Tools

Understanding Intrusion prevention system using firewalls

Procedure

  1. In this experiment, you will learn how to configure a firewall to block traffic from specific ports from a server to a client.

  2. Enter the configuration mode of the firewall by typing the following command:

    • configure terminal

  3. Get the interface information of the server which is in interface. IP address of the server using the following command:

    • show interface INTERFACE_NAME

  4. Access lists are a set of rules that are used to filter traffic. They are used to control the traffic that is allowed to pass through a router or a firewall. Access lists are used to filter traffic based on the source and destination IP addresses, source and destination ports, and protocol type. In this experiment, you will be using access lists to block traffic from specific ports from a server to a client.

  5. Get the access list information of the firewall using the following command:

    • show access-lists

  6. Access lists are a set of rules that are used to filter traffic. Modify the access list to block and allow traffic from specific ports from a server to a client. Towards the right side of this experiment you will see a list of packets labelled in Red and Green. The Red packets are the packets that are blocked by the firewall and the Green packets are the packets that are allowed by the firewall. Use the ports mentioned in packet list to modify the access list accordingly.

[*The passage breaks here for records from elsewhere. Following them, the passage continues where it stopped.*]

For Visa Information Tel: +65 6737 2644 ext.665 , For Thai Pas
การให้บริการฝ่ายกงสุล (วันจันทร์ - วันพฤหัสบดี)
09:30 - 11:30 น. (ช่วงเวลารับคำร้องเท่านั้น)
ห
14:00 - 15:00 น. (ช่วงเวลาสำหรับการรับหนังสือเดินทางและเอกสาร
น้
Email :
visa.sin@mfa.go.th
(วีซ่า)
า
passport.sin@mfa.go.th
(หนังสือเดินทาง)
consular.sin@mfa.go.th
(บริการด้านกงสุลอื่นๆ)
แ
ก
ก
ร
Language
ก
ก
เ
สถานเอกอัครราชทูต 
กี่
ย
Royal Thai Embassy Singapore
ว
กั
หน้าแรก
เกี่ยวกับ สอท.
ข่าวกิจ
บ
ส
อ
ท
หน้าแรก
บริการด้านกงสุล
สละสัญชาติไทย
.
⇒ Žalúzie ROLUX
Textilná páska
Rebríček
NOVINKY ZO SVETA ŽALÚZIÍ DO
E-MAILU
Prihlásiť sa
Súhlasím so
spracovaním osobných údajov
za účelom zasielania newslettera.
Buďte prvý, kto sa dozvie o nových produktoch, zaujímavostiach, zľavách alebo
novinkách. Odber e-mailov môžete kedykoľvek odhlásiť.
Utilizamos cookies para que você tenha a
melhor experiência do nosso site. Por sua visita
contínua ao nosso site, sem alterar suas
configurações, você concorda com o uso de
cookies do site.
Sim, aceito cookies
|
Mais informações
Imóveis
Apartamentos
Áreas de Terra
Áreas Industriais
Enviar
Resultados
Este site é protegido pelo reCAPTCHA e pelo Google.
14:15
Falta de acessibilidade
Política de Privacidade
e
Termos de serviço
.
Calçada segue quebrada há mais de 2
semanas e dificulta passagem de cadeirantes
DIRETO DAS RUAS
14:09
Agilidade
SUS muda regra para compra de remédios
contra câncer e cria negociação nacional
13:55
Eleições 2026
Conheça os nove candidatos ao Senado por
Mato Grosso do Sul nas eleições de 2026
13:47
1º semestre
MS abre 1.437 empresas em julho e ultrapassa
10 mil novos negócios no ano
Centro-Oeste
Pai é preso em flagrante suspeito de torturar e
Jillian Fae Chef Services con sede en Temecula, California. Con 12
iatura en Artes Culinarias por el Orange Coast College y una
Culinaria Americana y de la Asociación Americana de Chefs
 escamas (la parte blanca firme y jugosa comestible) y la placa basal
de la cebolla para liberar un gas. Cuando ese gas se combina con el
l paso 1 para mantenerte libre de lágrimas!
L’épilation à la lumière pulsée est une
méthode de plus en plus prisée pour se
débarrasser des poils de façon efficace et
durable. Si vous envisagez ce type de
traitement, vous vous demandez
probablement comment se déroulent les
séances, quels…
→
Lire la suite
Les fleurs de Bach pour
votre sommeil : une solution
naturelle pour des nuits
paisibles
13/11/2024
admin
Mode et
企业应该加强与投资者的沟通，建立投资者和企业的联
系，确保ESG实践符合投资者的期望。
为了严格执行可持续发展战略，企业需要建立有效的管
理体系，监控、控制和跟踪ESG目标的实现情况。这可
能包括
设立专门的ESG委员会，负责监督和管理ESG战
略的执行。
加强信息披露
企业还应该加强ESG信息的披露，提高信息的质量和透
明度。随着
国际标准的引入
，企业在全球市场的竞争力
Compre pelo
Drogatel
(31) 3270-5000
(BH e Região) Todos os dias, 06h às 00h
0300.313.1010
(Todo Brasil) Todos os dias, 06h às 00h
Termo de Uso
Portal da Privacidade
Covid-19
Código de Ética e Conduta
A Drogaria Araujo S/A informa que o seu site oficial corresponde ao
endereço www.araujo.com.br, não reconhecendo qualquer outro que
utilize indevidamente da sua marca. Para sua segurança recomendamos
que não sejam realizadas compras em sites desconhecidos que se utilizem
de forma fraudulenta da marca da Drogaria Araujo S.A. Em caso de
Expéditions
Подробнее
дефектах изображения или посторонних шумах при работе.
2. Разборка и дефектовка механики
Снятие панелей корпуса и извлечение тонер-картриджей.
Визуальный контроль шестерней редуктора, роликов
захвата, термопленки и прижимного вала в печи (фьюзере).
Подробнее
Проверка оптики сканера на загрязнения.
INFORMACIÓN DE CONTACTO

  7. Use the following command to block traffic of TCP packets from a specific port to the server:

    • access-list block-packet deny tcp any host SERVER_IP_ADDRESS eq PORT_NUMBER

  8. Use the following command to allow traffic of TCP packets from a specific port to the server:

    • access-list allow-packet allow tcp any host SERVER_IP_ADDRESS eq PORT_NUMBER

  9. Note that we are only dealing with TCP packets in this experiment. Hence, TCP is always used in the above commands. In the commands, allow-packet and block-packet are the names of the access lists that you want to modify, these are existing access lists, creation of new access-list is restricted for this experiment. The SERVER_IP_ADDRESS is the IP address of the server and the PORT_NUMBER is the port number from which you want to block traffic, refer to the packet list to find the port numbers and the output of the second step to find the IP address of the server.